----- Source passage -----

The score is a weighted sum of four components, each normalised to its maximum contribution:
Score = (pass_rate × 400) + (latency_score × 250) + (streak × 200) + (volume × 150)
ComponentWeightDescription
pass_rate400Fraction of evaluations that passed, in the rolling window. 1.0 = all pass.
latency_score250Normalised inverse of average latency. Faster agents score higher.
streak200Rewards consecutive passing evaluations. A long unbroken streak raises the score.
volume150Rewards consistent usage. More evaluations in the window increases this component up to its cap.
The maximum possible score is 1000. A brand-new agent with perfect evaluations climbs toward 1000 as it accumulates volume.

Lifecycle states

The score goes through four lifecycle states as evaluations accumulate:
StateConditionMeaning
new0 evaluationsAgent has never been evaluated.
calibrating1–49 evaluationsScore is being established; shown as N/50 in the dashboard.
active50–499 evaluationsScore is statistically reliable and fully displayed.
mature500+ evaluationsRolling window is fully saturated; oldest evaluations age out as new ones arrive.
The score only becomes visible to external consumers at 50 evaluations. Below that threshold the data is insufficient for a statistically reliable signal, so the dashboard displays the calibration progress instead of a raw number.

Rolling window

Reputation is computed over the last 500 evaluations. When a new evaluation arrives and the window is full, the oldest entry is evicted. This means an agent can recover from a bad period: sustained good behaviour will eventually push earlier failures out of the window.

-----

## Task set
• A. Determine whether each statement below agrees with the passage on agent reputation scores. Answer yes or no for each, and quote the deciding words of the passage.
(i) The highest score an agent can reach is 1000.
(ii) An agent's score is visible to external consumers from its first evaluation.
(iii) Failures in an agent's history stay in the score calculation permanently.
• B. Answer these questions from the passage on agent reputation scores.
(i) Over how many of the most recent evaluations is reputation computed?
(ii) What does the dashboard display in place of a raw number when an agent has fewer than 50 evaluations?
(iii) What happens to the oldest entry when a new evaluation arrives and the window is full?
• C. Supply the text that would follow the final sentence of the passage on agent reputation scores, continuing in the same formal, technical manner.

----- Material supplied -----

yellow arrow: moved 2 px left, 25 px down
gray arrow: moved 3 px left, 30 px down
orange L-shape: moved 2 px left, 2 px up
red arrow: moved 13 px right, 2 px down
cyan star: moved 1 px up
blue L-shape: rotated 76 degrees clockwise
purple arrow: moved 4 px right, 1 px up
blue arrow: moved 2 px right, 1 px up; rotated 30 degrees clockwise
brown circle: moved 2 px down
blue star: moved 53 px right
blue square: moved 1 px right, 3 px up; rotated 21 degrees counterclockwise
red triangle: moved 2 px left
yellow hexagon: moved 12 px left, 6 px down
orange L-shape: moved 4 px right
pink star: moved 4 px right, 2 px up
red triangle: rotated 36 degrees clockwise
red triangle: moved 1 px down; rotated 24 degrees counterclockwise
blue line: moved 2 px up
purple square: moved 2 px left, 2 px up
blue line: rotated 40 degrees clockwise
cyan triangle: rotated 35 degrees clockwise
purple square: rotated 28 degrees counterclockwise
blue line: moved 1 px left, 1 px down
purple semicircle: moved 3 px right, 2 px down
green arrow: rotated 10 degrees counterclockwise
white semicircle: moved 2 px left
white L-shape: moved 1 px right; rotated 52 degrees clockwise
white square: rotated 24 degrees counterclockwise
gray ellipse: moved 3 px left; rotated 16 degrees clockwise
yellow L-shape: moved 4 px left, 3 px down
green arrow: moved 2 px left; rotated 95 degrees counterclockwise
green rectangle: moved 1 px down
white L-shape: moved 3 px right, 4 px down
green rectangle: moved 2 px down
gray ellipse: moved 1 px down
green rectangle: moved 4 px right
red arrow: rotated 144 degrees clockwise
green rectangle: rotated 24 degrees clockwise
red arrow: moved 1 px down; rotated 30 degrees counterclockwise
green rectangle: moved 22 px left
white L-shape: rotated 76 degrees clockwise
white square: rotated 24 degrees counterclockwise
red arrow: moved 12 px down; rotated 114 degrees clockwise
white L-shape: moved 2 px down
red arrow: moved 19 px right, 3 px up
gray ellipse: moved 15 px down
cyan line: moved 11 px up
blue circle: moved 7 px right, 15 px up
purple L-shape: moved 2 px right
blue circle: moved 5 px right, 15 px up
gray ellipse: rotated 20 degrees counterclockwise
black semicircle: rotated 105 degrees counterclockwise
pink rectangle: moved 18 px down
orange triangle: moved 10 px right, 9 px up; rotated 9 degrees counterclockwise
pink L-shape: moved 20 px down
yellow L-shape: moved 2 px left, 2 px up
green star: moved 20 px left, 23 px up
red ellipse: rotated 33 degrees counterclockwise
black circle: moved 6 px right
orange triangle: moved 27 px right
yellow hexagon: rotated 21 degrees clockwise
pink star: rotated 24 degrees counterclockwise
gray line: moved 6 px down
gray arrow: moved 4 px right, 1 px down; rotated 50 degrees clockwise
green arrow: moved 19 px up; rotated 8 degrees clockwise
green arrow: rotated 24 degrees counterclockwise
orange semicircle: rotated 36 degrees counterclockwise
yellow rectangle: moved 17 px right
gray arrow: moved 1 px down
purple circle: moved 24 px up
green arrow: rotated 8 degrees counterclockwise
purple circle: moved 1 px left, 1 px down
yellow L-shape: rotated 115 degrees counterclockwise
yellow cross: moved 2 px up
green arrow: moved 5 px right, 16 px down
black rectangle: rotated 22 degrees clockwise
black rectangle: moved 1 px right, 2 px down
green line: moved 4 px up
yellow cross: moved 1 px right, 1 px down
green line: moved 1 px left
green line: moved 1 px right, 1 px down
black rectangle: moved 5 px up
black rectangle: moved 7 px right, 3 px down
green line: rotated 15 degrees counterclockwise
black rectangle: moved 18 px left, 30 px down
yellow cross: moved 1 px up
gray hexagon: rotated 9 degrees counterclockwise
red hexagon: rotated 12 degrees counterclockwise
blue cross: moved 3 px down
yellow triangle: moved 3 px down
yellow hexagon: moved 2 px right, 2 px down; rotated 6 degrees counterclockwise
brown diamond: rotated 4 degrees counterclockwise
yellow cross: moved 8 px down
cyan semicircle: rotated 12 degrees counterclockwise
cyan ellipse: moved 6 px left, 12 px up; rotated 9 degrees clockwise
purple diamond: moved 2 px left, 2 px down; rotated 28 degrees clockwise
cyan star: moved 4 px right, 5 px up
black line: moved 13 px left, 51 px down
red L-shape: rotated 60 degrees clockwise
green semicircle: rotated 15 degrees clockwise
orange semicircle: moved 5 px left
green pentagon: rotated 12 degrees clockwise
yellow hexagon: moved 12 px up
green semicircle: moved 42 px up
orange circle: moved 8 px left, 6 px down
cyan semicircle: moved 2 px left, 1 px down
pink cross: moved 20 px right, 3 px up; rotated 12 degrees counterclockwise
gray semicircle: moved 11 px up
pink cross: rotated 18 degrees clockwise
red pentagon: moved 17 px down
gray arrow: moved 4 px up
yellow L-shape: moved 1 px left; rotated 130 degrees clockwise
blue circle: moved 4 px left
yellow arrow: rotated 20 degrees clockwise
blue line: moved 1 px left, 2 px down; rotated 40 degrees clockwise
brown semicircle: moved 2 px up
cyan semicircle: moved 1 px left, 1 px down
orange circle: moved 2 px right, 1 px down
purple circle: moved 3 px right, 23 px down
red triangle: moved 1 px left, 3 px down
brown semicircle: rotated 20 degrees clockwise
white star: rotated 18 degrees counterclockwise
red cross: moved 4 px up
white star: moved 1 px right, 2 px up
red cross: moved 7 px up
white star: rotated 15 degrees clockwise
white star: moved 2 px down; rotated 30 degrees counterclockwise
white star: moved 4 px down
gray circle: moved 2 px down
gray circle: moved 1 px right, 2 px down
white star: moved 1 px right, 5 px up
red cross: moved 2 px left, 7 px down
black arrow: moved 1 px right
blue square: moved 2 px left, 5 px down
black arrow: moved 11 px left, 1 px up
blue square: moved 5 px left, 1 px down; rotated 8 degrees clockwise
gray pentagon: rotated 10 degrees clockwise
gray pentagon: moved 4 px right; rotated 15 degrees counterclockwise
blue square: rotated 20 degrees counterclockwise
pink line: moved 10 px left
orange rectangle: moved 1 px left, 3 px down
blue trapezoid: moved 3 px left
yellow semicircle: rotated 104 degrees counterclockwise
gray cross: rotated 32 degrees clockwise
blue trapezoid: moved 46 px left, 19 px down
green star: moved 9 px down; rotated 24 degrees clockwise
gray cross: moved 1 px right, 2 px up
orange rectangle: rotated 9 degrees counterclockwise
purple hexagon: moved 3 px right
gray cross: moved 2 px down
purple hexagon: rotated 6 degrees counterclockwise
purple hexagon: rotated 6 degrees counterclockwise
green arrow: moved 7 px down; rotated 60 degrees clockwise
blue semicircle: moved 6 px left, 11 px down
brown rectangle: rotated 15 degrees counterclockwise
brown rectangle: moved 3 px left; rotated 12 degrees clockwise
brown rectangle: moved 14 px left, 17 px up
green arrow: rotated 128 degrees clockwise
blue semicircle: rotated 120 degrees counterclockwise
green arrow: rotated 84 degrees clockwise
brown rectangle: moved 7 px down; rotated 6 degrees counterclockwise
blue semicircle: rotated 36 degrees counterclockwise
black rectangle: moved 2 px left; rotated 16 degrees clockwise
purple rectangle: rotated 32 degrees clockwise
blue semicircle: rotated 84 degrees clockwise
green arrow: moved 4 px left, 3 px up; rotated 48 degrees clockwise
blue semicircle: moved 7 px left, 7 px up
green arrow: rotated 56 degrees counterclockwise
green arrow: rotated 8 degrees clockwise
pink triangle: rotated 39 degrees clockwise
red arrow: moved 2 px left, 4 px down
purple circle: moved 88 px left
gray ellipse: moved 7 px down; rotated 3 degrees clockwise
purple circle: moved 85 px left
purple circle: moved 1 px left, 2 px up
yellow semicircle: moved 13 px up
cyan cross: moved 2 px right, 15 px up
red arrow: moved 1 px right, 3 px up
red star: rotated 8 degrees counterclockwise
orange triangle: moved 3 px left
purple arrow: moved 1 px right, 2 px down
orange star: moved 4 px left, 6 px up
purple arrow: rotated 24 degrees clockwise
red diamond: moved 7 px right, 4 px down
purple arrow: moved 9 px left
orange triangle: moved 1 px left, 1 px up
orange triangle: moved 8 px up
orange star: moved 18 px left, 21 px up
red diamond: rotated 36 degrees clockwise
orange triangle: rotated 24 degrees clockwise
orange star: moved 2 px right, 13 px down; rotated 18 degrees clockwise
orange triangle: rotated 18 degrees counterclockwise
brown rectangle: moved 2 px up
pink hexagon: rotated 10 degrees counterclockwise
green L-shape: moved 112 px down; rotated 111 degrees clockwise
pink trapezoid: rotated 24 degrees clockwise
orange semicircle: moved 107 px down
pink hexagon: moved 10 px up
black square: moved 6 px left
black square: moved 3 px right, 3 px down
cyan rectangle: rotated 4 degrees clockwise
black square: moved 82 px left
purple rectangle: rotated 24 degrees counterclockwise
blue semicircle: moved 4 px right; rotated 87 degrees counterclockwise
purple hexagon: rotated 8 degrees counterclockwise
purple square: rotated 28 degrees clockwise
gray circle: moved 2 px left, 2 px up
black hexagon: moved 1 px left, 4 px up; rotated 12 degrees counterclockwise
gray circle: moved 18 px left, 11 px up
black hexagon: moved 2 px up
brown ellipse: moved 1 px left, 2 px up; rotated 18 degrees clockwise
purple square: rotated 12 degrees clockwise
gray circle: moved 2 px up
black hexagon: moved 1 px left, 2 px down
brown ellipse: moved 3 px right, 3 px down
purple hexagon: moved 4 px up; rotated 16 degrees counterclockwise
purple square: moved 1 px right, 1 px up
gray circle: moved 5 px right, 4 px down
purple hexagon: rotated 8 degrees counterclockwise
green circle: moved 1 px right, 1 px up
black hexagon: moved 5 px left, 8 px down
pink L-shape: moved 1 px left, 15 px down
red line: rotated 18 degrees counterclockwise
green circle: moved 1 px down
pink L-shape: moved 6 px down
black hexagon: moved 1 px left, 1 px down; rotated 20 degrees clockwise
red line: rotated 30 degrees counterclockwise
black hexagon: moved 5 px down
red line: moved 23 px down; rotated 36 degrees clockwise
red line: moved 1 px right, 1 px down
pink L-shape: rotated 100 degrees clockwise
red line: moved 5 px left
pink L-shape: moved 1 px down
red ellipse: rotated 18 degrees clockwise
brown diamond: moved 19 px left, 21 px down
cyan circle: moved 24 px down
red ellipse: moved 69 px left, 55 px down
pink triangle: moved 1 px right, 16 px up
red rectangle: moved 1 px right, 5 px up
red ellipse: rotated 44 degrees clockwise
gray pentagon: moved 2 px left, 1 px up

-----

## Answers for the exercise
• A.
(i) Yes: "The maximum possible score is 1000."
(ii) No: "The score only becomes visible to external consumers at 50 evaluations."
(iii) No: "sustained good behaviour will eventually push earlier failures out of the window."

• B.
(i) The last 500 evaluations.
(ii) The calibration progress.
(iii) It is evicted.

• C.
Portability

The score is stored centrally under a stable agent_id per organization. Any integration mode that uses the same agent_id writes to the same window:
  • An SDK evaluation in your Node.js service
  • A proxy evaluation from Claude Desktop on a developer’s laptop
  • A REST API evaluation from your Python test suite
All three update the same rolling window and the same score. You control the agent_id string, so you can segment agents as finely as you need (e.g. dsp-bidder-prod vs dsp-bidder-staging).

Reading the score

The REST API returns the current reputation inline on every /v1/evaluate response:
{
  "evaluation_id": "v7k2mQpXtR9fNwJz",
  "passed": true,
  "reputation": {
    "score": 812,
    "lifecycle": "active",
    "eval_count": 124
  }
}
You can also fetch the score directly:
curl https://api.pecta.ai/v1/reputation/research-bot-v2 \
  -H "Authorization: Bearer $PECTA_API_KEY"
{
  "agent_id": "research-bot-v2",
  "score": 812,
  "lifecycle": "active",
  "eval_count": 124,
  "window_size": 500
}
Scores are served with low latency and reflect evaluations ingested within seconds.